Review: in a fishbone church

A while ago, I complained bitterly about how bleak New Zealand books were. Someone (Morgan) suggested that I try Catherine Chidgey as being somewhat less dour, so when I saw a book by her in the Uni bookshop I decided to give her a try out.

Well, to be honest, the book is still pretty dark. It's written in a style (that seems to be popular with the literati set) of structuring the narrative as a mosaic - there are continual filmic cuts between characters and timeframes without many cues to the reader to help them adjust to the changes. I posit that cinema cuts are easier to cope with in cinema because the visuals can get more information through quickly than the linear word-by-word info stream of a novel. On the other hand, my experience of in a fishbone church (and Baby No-Eyes, Patricia Grace and Below, Tim Corballis) is that of a very complete all-encompassing experience, so maybe one of the points of this style of writing is to approach the wider info-stream available to films. I still find the style very tiring to read, though. In all three of the books I've mentioned there's no real centre of mass to get to grips with, nor is there an ending that provides much closure, they just go on and on and then stop (1). I also find that I need to pay a lot of attention - small details that appear in passing in the beginning of the books are referred to with much more context near the end.

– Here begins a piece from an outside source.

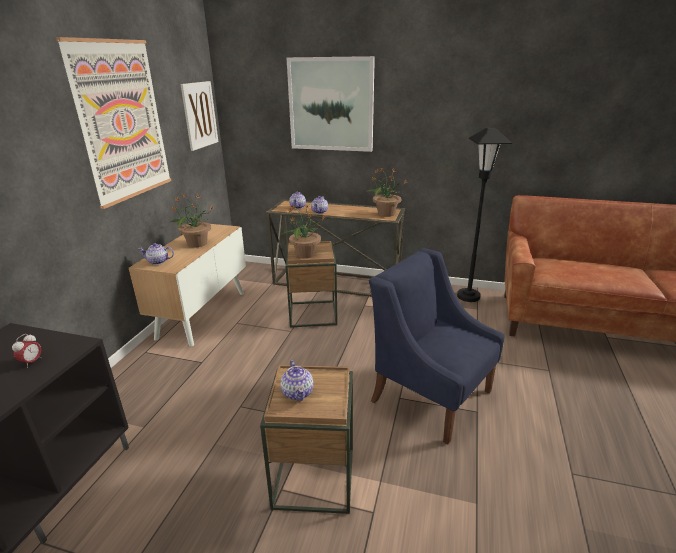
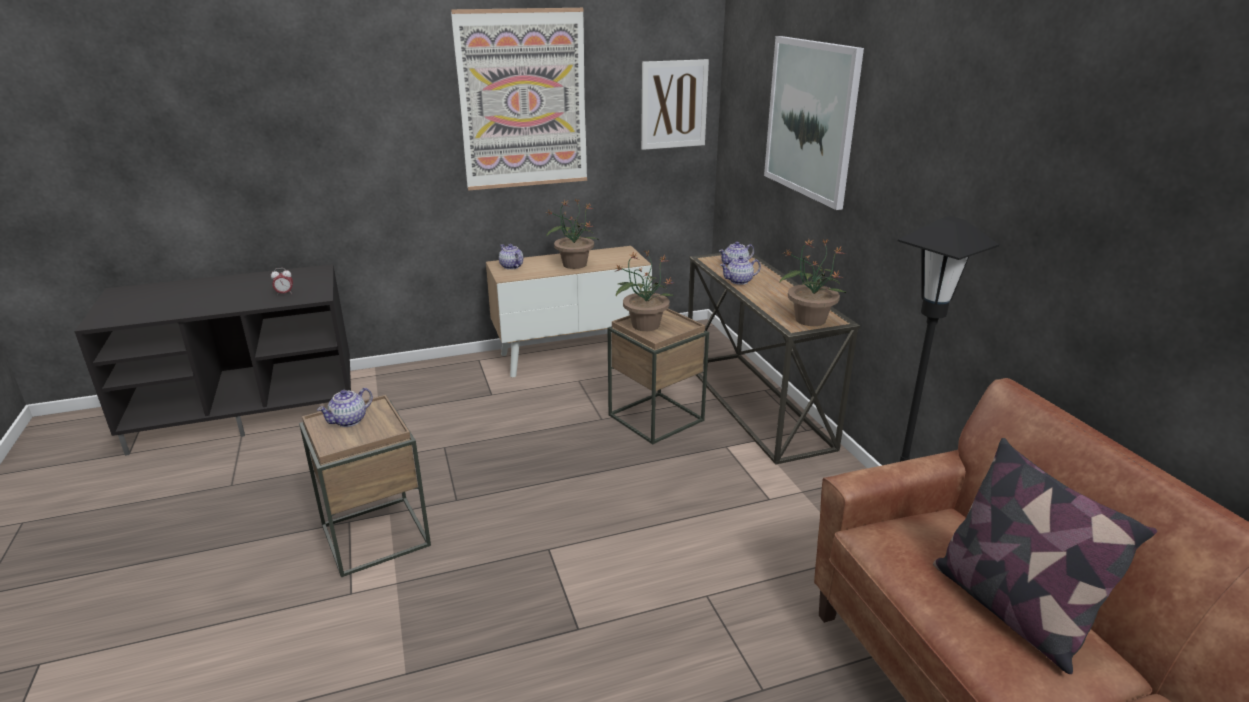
camera: 55 degrees right, 0 degrees up
(430, 395) = (577, 573): blue armchair -> none
(605, 269) = (1010, 608): none -> pillow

Of the three, they're all uncomfortable in terms of content. Baby No-Eyes is right up there as a counter-discursive, 'writing back' kind of book; Below seems to exist primarily in order to torture the reader; and in a fishbone church is more subtle, but still disquieting, I think because of the continued threat implied into domestic situations: hair combs that scrape bone, eating swans full of shotgun pellets, being nearly drowned in a bath, and so forth. I'm going to change my opinion that this darkness is somehow endemic to NZ writers, however, I think that it's more part of the desire to be perceived as a 'serious' and 'literary' writer. As an inveterate reader of science fiction and fantasy, I find I still like having a nice solid story to get into, rather than having to understand the psychology of the characters from every conceivable angle. Also, because these novels are all set in situations that are potentially real, there are few sources of external conflict so the authors need to provide internal psychological tension in order to have something worth writing about (2).

My overall verdict? Interesting, but I think I'm going to slope off back to genre fiction for a while.

(1) To adapt a quote from the movie Amadeus: "You don't even finish your songs with a bang so that the audience knows when to clap."
(2) The exception being Baby No-Eyes which includes a major land demonstration.